UK Prime Minister Liz Truss has defended her tax-cutting plan as “morally and economically” right but sought to allay concerns over rising government borrowing by pledging to be “fiscally responsible.”
Addressing the Conservative Party conference in Birmingham on Wednesday, Truss promised to steer the country through the “tempest” and “get Britain moving.”
It comes after her government’s plan to fund massive tax cuts with government borrowing rattled investors and led to turmoil in the financial markets.

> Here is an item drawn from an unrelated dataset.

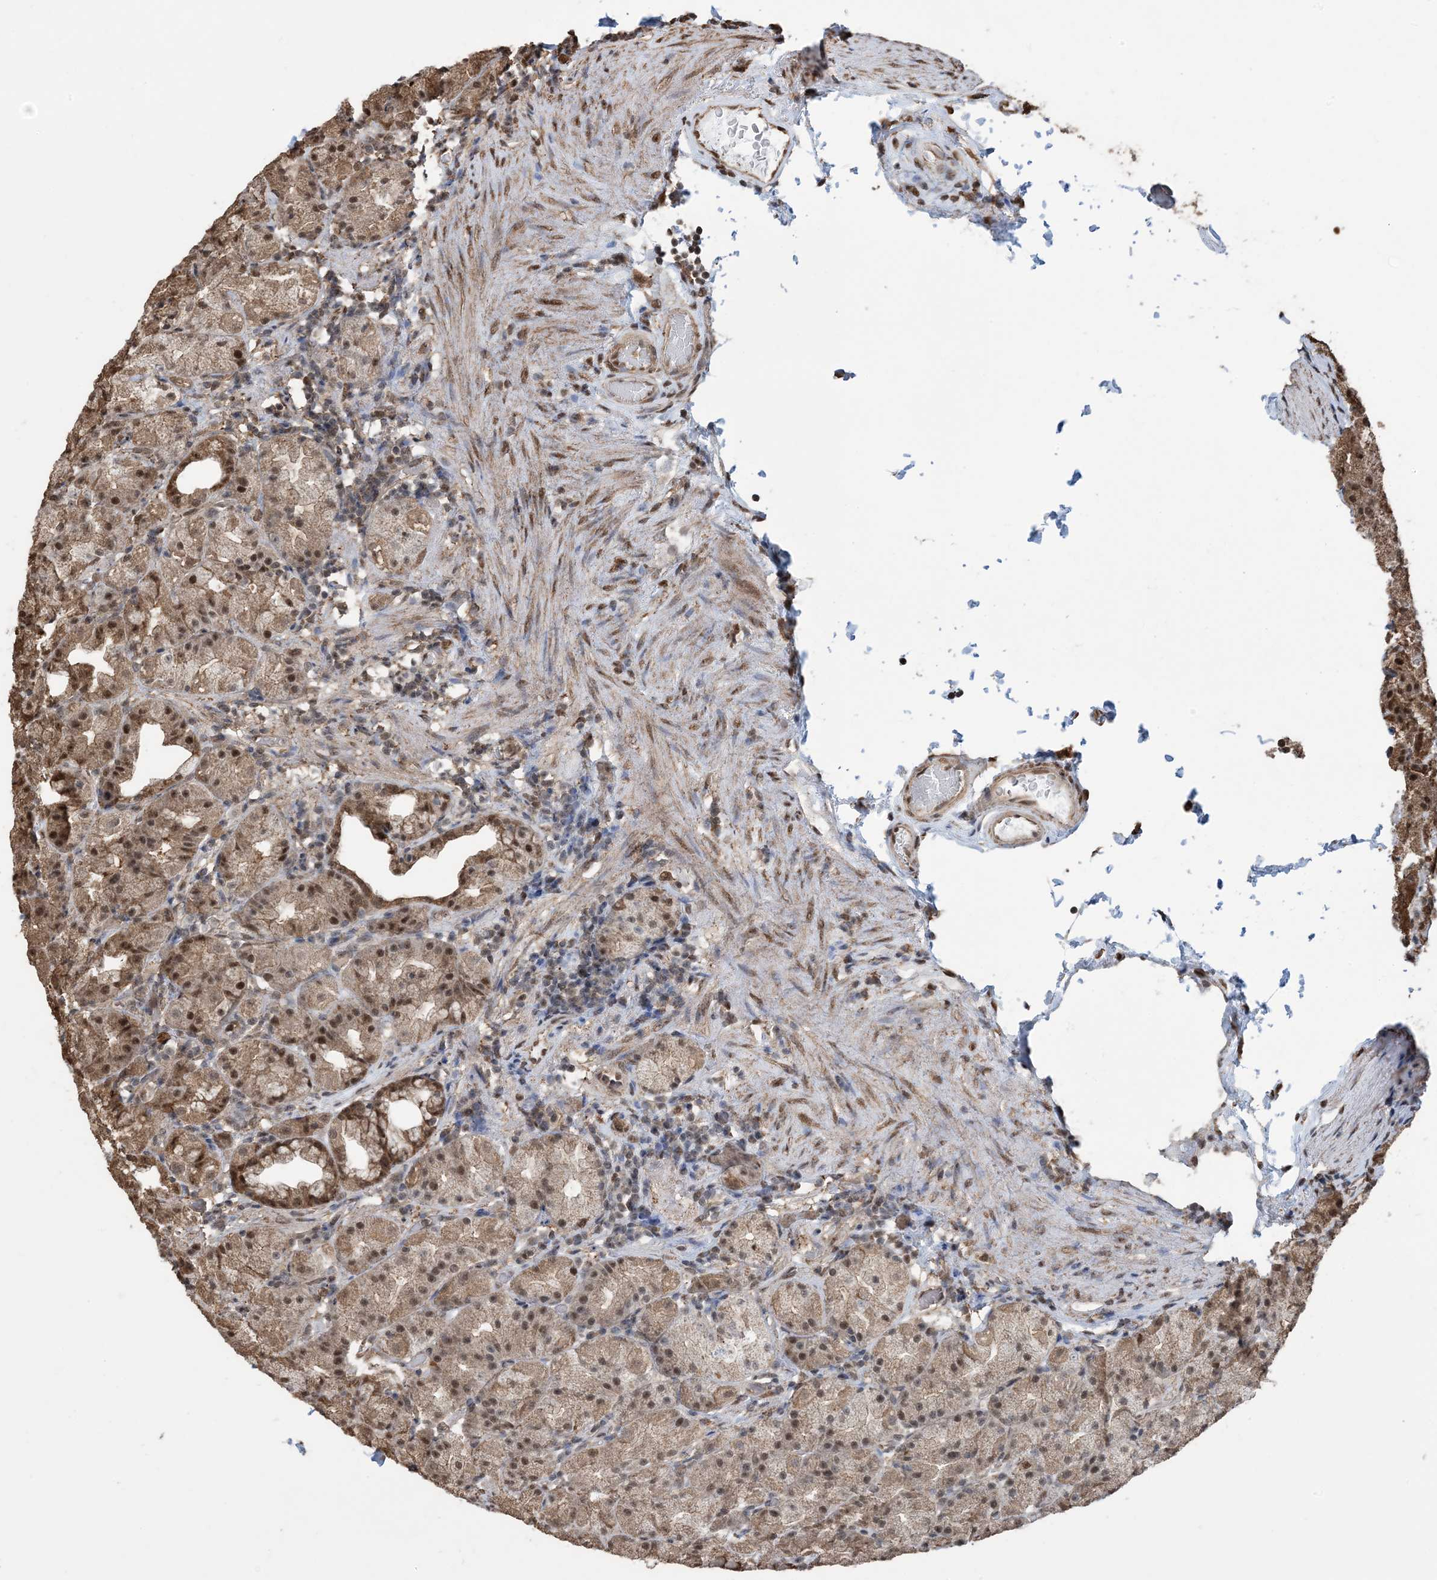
{"staining": {"intensity": "moderate", "quantity": ">75%", "location": "cytoplasmic/membranous,nuclear"}, "tissue": "stomach", "cell_type": "Glandular cells", "image_type": "normal", "snomed": [{"axis": "morphology", "description": "Normal tissue, NOS"}, {"axis": "topography", "description": "Stomach, upper"}], "caption": "The photomicrograph displays staining of normal stomach, revealing moderate cytoplasmic/membranous,nuclear protein staining (brown color) within glandular cells.", "gene": "HSPA1A", "patient": {"sex": "male", "age": 68}}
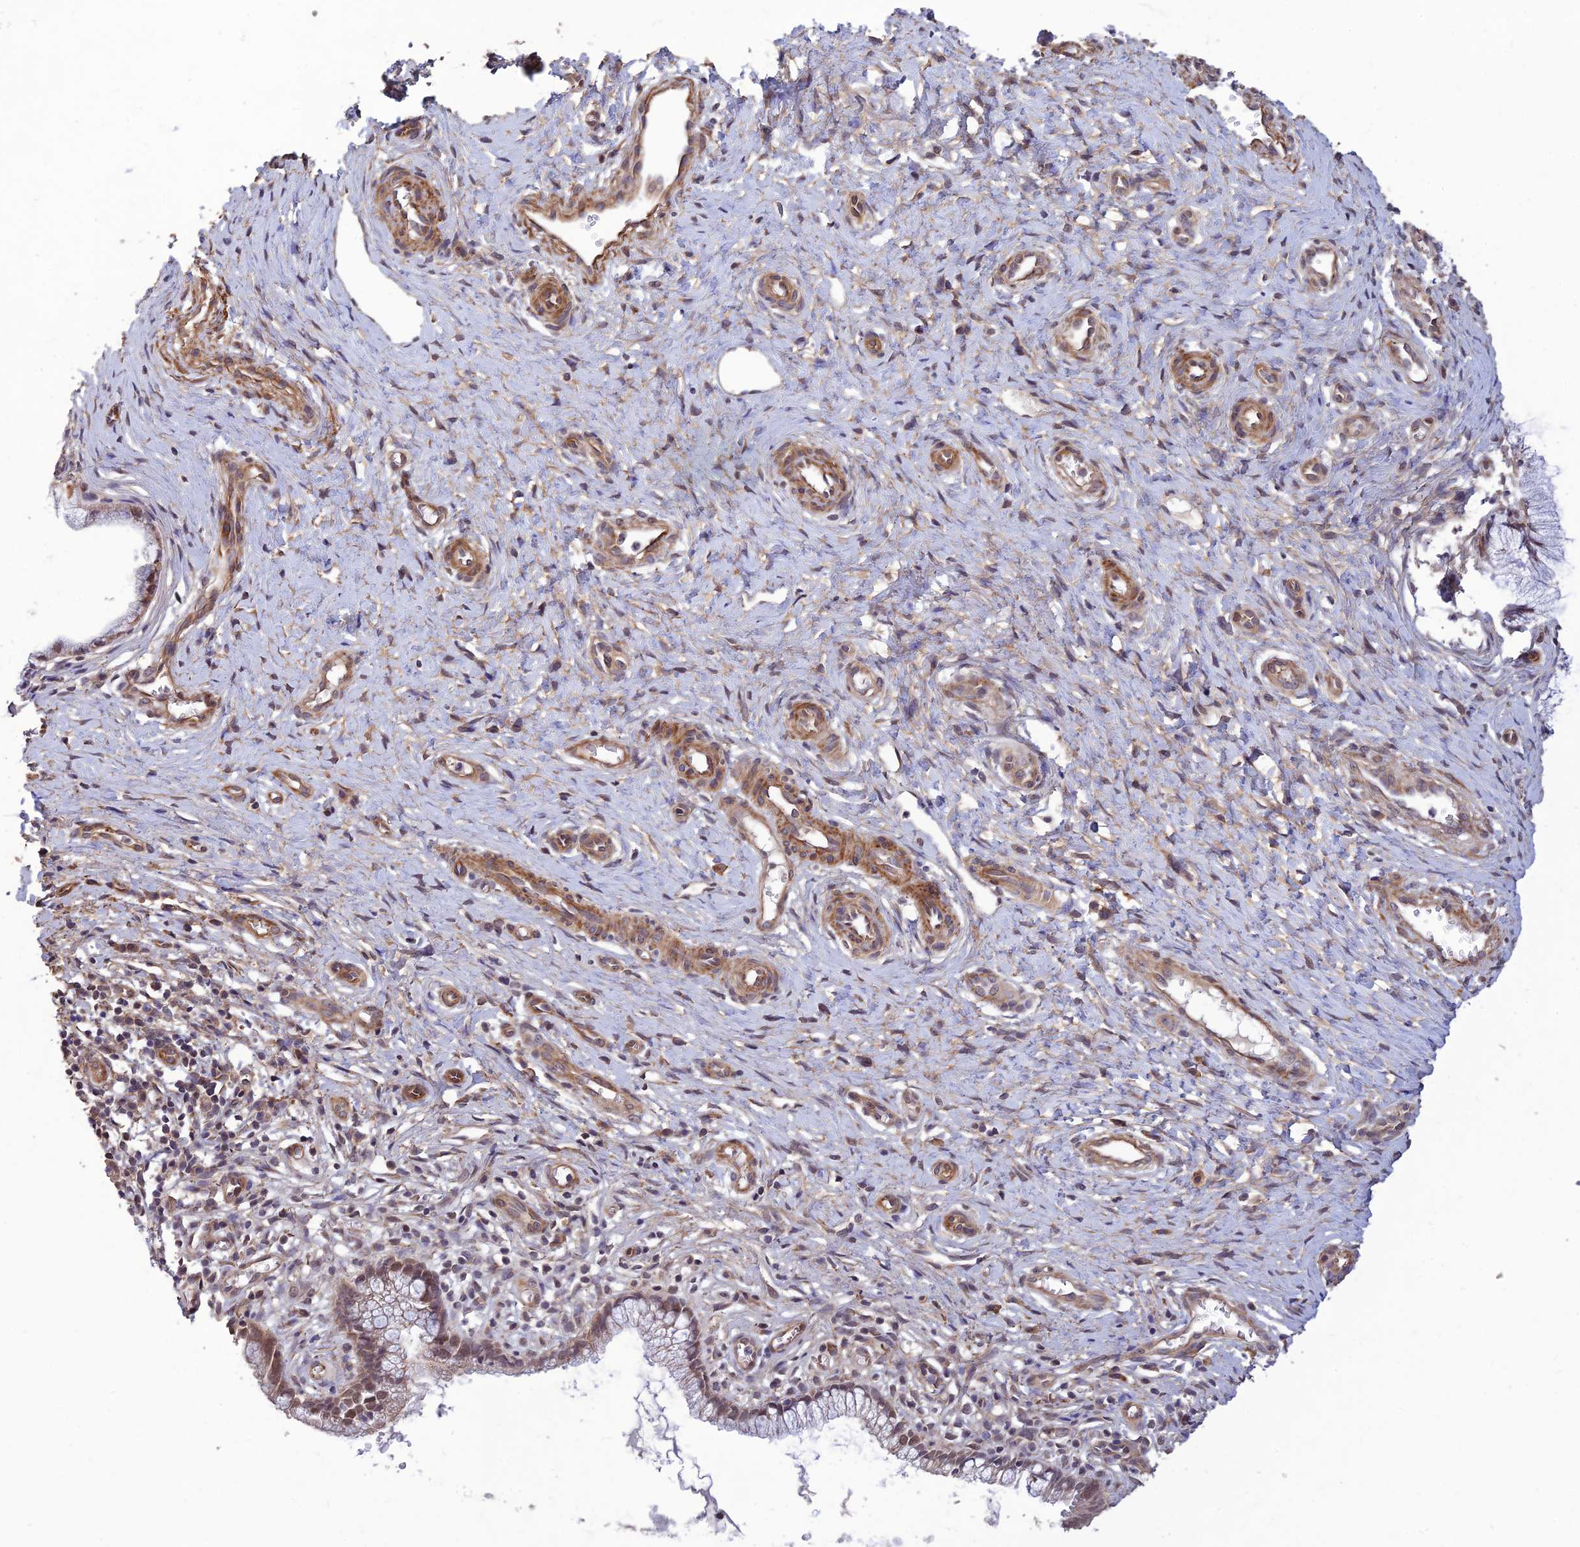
{"staining": {"intensity": "moderate", "quantity": "25%-75%", "location": "cytoplasmic/membranous,nuclear"}, "tissue": "cervix", "cell_type": "Glandular cells", "image_type": "normal", "snomed": [{"axis": "morphology", "description": "Normal tissue, NOS"}, {"axis": "topography", "description": "Cervix"}], "caption": "Immunohistochemistry (IHC) micrograph of benign human cervix stained for a protein (brown), which reveals medium levels of moderate cytoplasmic/membranous,nuclear staining in about 25%-75% of glandular cells.", "gene": "PAGR1", "patient": {"sex": "female", "age": 36}}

‘Growth, Growth, and Growth’
Despite having been forced to ditch plans to scrap the 45 percent top rate of tax, Truss told the conference that the government “must stay the course” in pursuit of her top priority—“Growth, growth, and growth.”She said she is “ready to make hard choices,” because “we have no alternative if we want to get our economy growing again.”
The prime minister stressed: “Cutting taxes is the right thing to do morally and economically. Morally, because the state does not spend its own money. It spends the people’s. Economically, because if people keep more of their own money, they are inspired to do more of what they do best.”
A low tax economy is a sign that “Britain is open for business,” she said.
But in an attempt to calm markets, Truss promised to “keep an iron grip on the nation’s finances.”
‘Anti-Growth Coalition’
The speech was briefly disrupted by Greenpeace protesters holding a flag that read “who voted for this?” before they were ejected from the conference hall.Later in her speech, Truss listed climate activists as “enemies of enterprise” as part of an “anti-growth coalition,” which also includes opposition parties, trade unions, and “Brexit-deniers.”
“I will not allow the anti-growth coalition to hold us back,” she said. “The fact is they prefer protesting to doing. They prefer talking on Twitter to taking tough decisions.”
The “coalition” always peddles “the same old answers,” she said. “It’s always more taxes, more regulation, and more meddling.”
The main opposition Labour Party rejected Truss’s characterisation.
Labour’s shadow chancellor Rachel Reeves said: “Liz Truss has been a government minister for the last 10 years. She has been at the heart of building a Conservative economy that has led to the flat wages and low growth she highlighted today.”